Fulltext uses a number of pure Python libraries. Fulltext also uses the

command line tools: antiword, pdf2text and unrtf. To install the required

libraries and CLI tools, you can use your package manager.

.. code:: bash

    $ sudo yum install antiword abiword unrtf poppler-utils libjpeg-dev \

    tesseract-ocr pstotext

Or for debian-based systems:

.. code:: bash

    $ sudo apt-get install antiword abiword unrtf poppler-utils libjpeg-dev \

    pstotext

Usage

-----

Fulltext uses a simple dictionary-style interface. A single public function

``fulltext.get()`` is provided. This function takes an optional default

parameter which when supplied will supress errors and return that default if

text could not be extracted.

.. code:: python

    >>> import fulltext

    >>>

    >>> fulltext.get('does-not-exist.pdf', None)

    None

    >>> fulltext.get('exists.pdf', None)

    'Lorem ipsum...'

You can pass a file-like object or a path to ``.get()`` Fulltext will try to

do the right thing, using memory buffers or temp files depending on the

backend.

You should pass any file details you have available, such as the file name or

mime type. These will help fulltext select the correct backend. If you want to

specify the backend explicitly, use the backend keyword argument.

.. code:: python

    >>> with open('foo.pdf' 'rb') as f:

    ...     fulltext.get(f, name='foo.pdf', mime='application/pdf',

    ...                  backend='pdf')

Some backends accept additonal parameters. You can pass these using the

``kwargs`` key word argument.

.. code:: python

    >>> fulltext.get('foo.pdf', kwargs={'option': 'value'})

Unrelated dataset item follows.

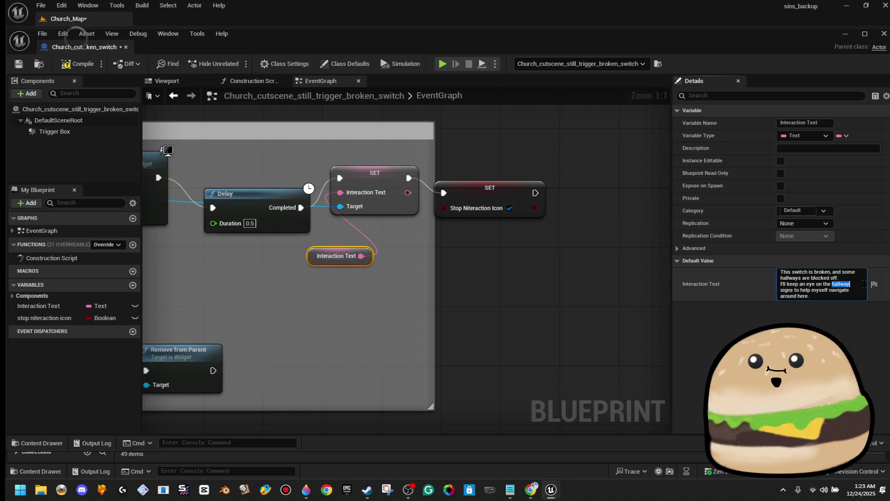
key(BackSpace)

You can also get the title for certain file formats:

.. code:: python

    >>> fulltext.get_with_title('foo.pdf')

    ('file content', 'file title')

You can specify the encoding to use (defaults to `sys.getfilesystemencoding()`

+ `strict` error handler):

.. code:: python

    >>> fulltext.get('foo.pdf', encoding='latin1', encoding_errors='ignore')

Custom backends

---------------

To write a new backend, you need to do two things.

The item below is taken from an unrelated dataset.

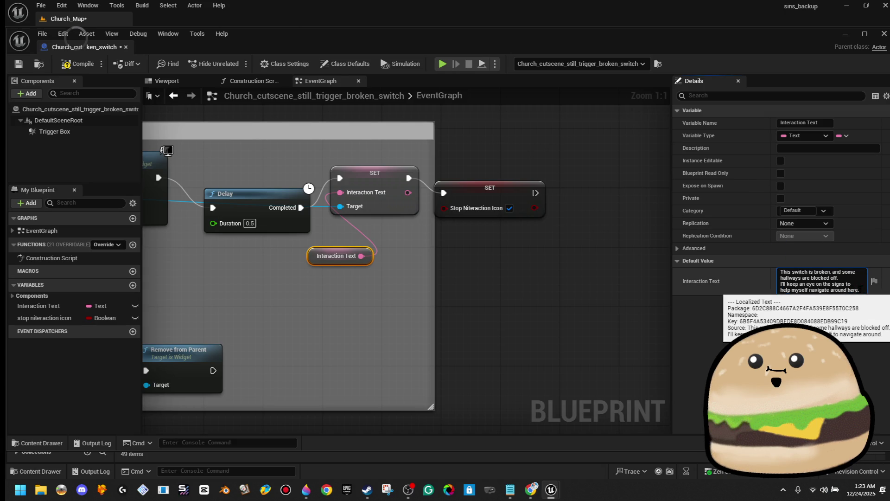
double_click(853, 290)
text(.)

First, create a python module within a `Backend` class that implements the

interface that Fulltext expects.

Second, register the new backend against fulltext.

.. code:: python

    import fulltext

    from fulltext.util import BaseBackend

    fulltext.register_backend(

        'application/x-rar-compressed',

        'path.to.this.module',

        ['.rar'])

    class Backend(BaseBackend):

        def check(title):

            # This is invoked before `handle_` functions. In here you can

            # import third party deps or raise an exception if a CLI tool

            # is missing. Both conditions will be turned into a warning

            # on `get()` and bin backend will be used as fallback.

            pass

        def setup():

            # This is called before `handle_` functions.

            pass

        def teardown():

            # This is called after `handle_` functions, also in case of error.

            pass

        def handle_fobj(f, **kwargs):

            # Extract text from a file-like object. This should be defined when

            # possible.

            # These are the available instance attributes passed to `get()`

            # function.

            self.mime

            self.encoding

            self.encoding_errors

            self.kwargs

        def handle_path(path, **kwargs):

            # Extract text from a path. This should only be defined if it can be

            # done more efficiently than having Python open() and read() the file,

            # passing it to handle_fobj().

            pass

        def handle_title(file_or_path):

            # Extract title

            pass

If you only implement ``handle_fobj()`` Fulltext will open any paths and pass

them to that function. Therefore if possible, define at least this method. If

working with file-like objects is not possible and you only define

``handle_path()`` then Fulltext will save any file-like objects to a temporary

file and use that function. Sometimes it is advantageous to define both

functions in cases when you can do each efficiently.

If you have questions about writing a backend, see the `./backends/`_ directory

for some examples.